To some extent, the K3 visa is a dual intent travel document as it is technically a non-immigrant visa, but once in the United States, the visa holder must eventually adjust status as the K3 does not confer lawful permanent residence. Usage of the K3 has declined in recent years as visa processing times have decreased for immigrant visas and increased slightly for K3 visas.
L1 visas as well as H1-B work visas are further examples of temporary visas which allow for dual intent. Although, these categories are employment based visas.
3rd September 2009
USCIS to grant deferred action to widows of American Citizens
Posted by : admin
In a recent announcement from the United States Citizenship and Immigration Service (USCIS), Deferred Action will be granted to those widows and widowers of United States Citizens who die before the two year anniversary of the foreign spouse’s arrival in the United States of America. To quote the AILA press release:
“U.S. Department of Homeland Security (DHS) Secretary Janet Napolitano, on June 9, 2009, announced that DHS would grant deferred action relief to surviving spouses of U.S. citizens who died before the second anniversary of their marriage. Based on the Secretary’s decision, U.S. Citizenship and Immigration Services (USCIS) will temporarily suspend adjudication of visa petitions and adjustment applications filed for widow(er)s where the sole reason for an adverse decision from USCIS would be the death of a U.S. citizen spouse prior to the second anniversary of their marriage.”

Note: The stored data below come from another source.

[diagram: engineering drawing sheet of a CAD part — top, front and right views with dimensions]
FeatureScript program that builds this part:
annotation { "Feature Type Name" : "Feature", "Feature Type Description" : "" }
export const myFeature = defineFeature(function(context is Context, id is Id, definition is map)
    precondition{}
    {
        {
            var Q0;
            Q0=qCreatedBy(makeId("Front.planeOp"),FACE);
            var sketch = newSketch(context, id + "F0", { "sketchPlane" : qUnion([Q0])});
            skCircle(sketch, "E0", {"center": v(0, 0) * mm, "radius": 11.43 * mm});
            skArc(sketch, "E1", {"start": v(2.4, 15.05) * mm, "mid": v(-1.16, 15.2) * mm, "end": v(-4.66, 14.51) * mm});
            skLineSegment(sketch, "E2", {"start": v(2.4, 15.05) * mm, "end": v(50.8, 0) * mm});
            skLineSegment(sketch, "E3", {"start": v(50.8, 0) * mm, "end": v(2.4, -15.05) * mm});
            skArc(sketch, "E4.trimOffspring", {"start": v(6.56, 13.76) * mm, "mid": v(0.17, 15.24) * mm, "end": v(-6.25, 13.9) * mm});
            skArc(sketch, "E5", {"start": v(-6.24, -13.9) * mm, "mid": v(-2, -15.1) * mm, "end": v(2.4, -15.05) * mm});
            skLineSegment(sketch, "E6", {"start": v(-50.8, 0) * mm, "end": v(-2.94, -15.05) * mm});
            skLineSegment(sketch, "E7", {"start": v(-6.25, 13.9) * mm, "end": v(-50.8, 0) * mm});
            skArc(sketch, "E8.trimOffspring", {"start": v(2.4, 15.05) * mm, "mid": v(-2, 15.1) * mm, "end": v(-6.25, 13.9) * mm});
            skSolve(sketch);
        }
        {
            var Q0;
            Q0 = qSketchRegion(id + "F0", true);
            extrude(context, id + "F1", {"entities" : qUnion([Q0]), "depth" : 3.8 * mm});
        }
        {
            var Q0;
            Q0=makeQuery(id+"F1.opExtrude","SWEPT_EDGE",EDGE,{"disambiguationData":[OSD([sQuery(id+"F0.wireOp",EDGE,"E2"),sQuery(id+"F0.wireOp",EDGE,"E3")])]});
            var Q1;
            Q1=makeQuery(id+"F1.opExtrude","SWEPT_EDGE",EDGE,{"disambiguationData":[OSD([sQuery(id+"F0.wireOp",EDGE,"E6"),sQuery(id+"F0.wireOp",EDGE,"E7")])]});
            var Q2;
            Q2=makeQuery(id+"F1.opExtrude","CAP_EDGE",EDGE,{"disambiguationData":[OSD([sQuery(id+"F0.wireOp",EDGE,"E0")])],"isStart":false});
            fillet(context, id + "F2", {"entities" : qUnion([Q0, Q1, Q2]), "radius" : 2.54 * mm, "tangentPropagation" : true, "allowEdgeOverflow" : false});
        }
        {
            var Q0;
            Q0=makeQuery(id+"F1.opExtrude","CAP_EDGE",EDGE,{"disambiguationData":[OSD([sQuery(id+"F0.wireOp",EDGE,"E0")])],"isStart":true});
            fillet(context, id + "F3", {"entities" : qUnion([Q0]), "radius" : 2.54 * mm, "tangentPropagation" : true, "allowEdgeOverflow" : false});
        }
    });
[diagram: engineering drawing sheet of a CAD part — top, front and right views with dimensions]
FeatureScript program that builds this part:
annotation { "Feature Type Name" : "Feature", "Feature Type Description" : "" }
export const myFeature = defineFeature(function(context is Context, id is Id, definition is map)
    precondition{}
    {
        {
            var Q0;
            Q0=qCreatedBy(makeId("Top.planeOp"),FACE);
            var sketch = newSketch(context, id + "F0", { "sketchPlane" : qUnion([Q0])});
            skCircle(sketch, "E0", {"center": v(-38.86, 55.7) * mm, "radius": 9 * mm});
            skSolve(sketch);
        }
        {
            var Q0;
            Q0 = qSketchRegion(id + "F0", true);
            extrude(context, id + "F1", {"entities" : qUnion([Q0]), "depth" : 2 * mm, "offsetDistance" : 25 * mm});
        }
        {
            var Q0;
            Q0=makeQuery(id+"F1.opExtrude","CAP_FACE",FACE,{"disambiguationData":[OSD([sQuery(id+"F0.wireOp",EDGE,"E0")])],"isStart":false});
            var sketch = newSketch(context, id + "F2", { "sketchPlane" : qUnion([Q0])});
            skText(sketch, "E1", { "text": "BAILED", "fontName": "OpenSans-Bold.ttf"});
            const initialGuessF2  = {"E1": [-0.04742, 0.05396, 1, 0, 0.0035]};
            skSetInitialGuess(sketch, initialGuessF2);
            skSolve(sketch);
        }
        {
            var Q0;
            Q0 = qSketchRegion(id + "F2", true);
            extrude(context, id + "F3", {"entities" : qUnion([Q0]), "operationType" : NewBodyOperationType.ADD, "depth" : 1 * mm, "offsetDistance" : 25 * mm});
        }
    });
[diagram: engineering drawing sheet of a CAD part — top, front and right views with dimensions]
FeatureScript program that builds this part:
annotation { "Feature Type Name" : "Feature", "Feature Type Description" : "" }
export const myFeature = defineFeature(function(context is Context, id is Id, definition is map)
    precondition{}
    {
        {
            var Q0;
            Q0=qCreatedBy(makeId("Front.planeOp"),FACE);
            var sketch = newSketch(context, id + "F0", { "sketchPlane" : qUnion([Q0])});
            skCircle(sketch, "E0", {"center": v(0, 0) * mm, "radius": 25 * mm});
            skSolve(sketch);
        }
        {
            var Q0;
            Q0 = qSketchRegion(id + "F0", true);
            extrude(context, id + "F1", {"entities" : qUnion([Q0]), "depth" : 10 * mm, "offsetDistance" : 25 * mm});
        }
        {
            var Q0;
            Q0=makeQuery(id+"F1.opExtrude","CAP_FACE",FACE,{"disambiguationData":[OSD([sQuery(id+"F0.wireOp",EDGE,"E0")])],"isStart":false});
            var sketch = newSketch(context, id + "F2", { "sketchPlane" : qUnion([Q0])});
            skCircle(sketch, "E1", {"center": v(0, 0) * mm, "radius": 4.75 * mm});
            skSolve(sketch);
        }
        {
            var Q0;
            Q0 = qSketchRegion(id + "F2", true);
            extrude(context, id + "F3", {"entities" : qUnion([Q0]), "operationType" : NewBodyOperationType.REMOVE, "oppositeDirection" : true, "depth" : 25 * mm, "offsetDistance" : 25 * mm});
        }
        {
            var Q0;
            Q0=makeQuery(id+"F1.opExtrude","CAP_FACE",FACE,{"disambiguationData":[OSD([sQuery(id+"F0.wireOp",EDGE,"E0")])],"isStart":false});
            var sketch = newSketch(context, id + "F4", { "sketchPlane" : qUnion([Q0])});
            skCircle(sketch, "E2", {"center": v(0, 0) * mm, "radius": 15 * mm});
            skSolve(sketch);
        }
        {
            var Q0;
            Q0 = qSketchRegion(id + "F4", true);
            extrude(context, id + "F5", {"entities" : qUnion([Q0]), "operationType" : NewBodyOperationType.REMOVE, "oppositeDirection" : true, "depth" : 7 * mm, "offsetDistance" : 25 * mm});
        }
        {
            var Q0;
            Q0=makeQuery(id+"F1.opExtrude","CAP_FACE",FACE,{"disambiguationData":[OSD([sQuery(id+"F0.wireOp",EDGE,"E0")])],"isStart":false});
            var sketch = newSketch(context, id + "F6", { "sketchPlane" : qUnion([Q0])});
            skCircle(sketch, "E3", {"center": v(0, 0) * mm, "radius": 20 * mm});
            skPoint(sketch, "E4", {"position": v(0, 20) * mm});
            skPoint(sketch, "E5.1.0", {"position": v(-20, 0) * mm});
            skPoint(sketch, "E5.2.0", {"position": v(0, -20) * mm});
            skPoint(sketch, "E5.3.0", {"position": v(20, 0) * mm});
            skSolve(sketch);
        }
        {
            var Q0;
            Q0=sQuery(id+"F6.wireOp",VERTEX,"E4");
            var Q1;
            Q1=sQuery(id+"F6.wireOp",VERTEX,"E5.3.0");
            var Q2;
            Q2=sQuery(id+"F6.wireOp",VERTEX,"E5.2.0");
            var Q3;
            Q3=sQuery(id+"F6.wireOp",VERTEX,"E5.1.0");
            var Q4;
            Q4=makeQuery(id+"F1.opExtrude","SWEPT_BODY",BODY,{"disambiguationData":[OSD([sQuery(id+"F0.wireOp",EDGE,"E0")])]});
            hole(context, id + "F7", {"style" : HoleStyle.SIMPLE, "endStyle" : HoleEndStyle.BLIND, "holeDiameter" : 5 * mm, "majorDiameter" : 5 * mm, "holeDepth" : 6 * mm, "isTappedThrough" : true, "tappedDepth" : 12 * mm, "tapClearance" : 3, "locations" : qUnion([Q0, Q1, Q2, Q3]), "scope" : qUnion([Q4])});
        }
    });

The first question that probably comes to the mind of the reader is: ok, so what does “deferred action” mean in practice? To further quote the USCIS press release:
“Deferred action is an exercise of prosecutorial discretion not to pursue removal from the United States of a particular foreigner for a specific period. Deferred action is not intended to be a permanent remedy for this situation; rather it is a temporary discretionary solution.”
In cases involving United States Immigrant visas, there are two types of immigrant visa categories for spouses of American Citizens. There is the Conditional Resident Visa (CR1) and the Immediate Relative Visa (IR1). The Conditional Resident Visa is meant for spouses of United States Citizens who have been married for less than two years. IR-1 visas are meant for those who have been married for more than 2 years. When a Permanent Resident is in CR-1 status, then they must apply for a lift of conditions before they change status to IR-1. If residence is conditional, then the immigrant must leave the USA if the lift of conditionality is not filed and approved. In many cases, only the US Citizen spouse can file to have the conditions lifted. Therefore, if the US Citizen spouse dies before the lift of conditions is filed and approved then the Conditional Permanent Resident could fall out of status as soon as 2 years is up. Deferred action places the Resident in a kind of limbo in which they can lawfully remain in the USA, but are not moved in IR-1 status. The press release goes further and states:
“Aliens with deferred action may apply for an Employment Authorization Document (EAD) if they can establish an economic necessity for employment.”
Therefore, the alien in the US in this situation could work and reside without fear of being removed, but the situation would seem to be simply a temporary stopgap measure and it does not appear that this would be a viable long term legal option.
Bear in mind that this issue only deals with US spousal and fiancee visas after adjustment of status. Therefore, the above analysis is not relevant to the K1 visa or the K3 visa per se, although it would be relevant if the foreign fiancee or spouse adjusts to CR1 status.